* [DATA SHOWN]:
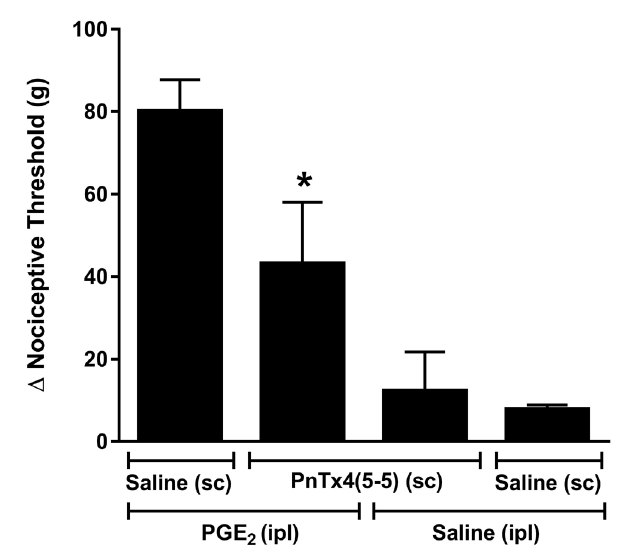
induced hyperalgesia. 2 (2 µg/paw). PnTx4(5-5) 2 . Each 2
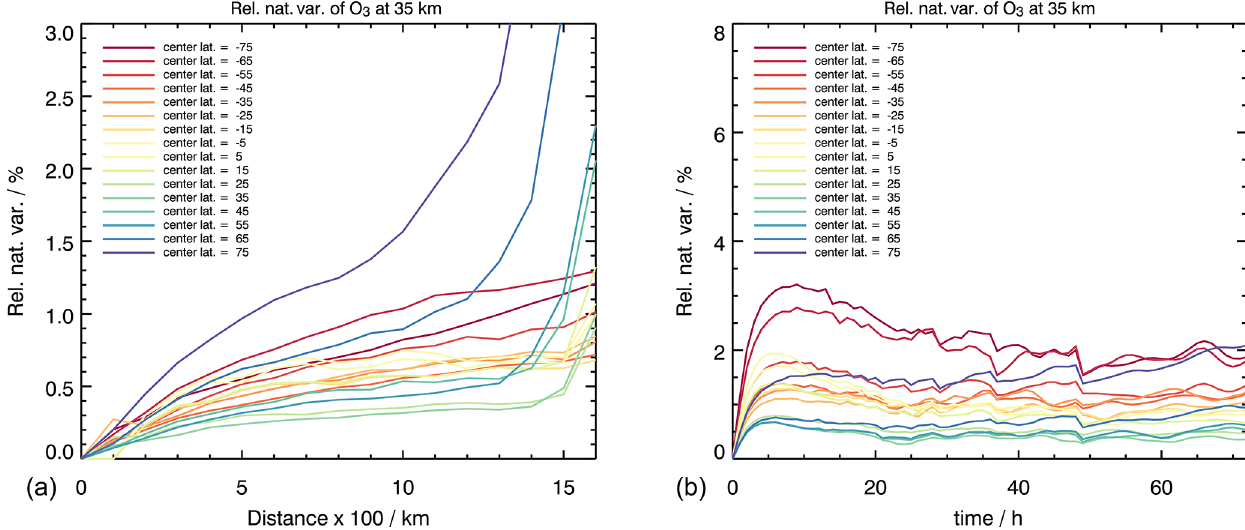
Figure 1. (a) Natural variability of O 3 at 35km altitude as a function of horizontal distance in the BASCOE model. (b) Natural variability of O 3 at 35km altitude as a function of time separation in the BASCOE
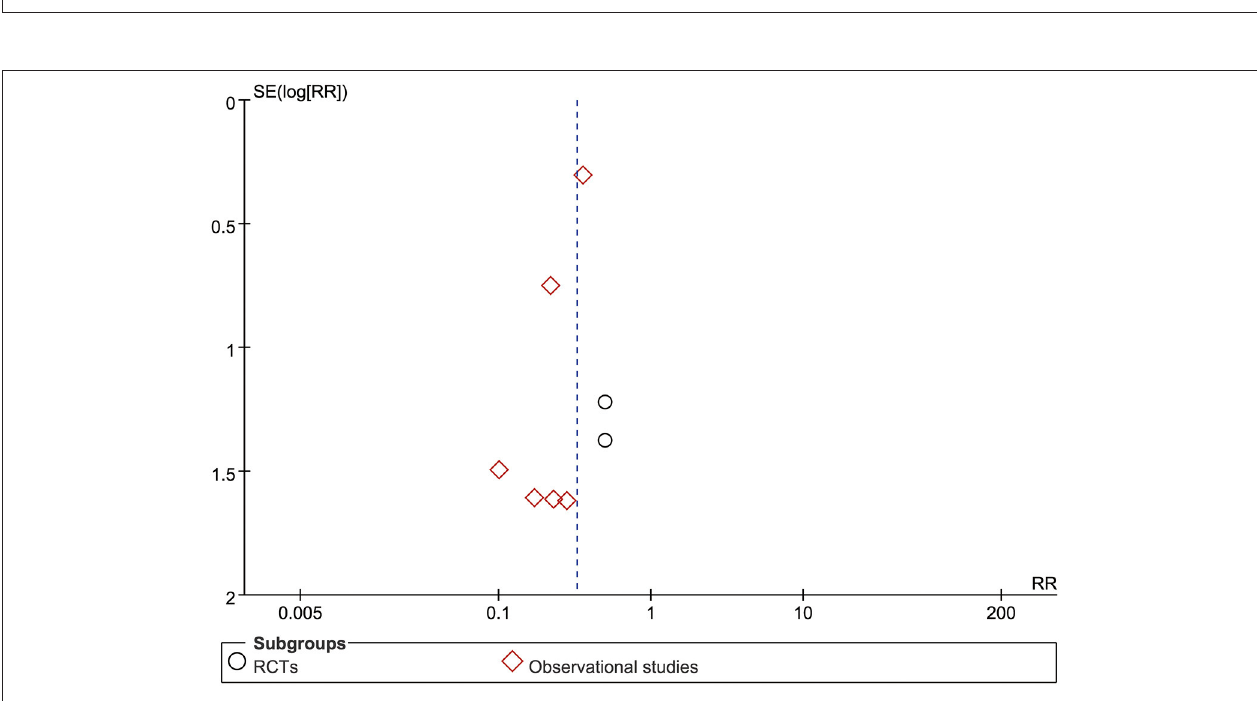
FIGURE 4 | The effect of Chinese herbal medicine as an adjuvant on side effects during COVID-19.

* [PROBLEM REQUIREMENTS]: All of the data above is to be repeated exactly, with the pictures left out.

* [SOLUTION]:
induced hyperalgesia. 2 (2 µg/paw). PnTx4(5-5) 2 . Each 2
Figure 1. (a) Natural variability of O 3 at 35km altitude as a function of horizontal distance in the BASCOE model. (b) Natural variability of O 3 at 35km altitude as a function of time separation in the BASCOE
FIGURE 4 | The effect of Chinese herbal medicine as an adjuvant on side effects during COVID-19.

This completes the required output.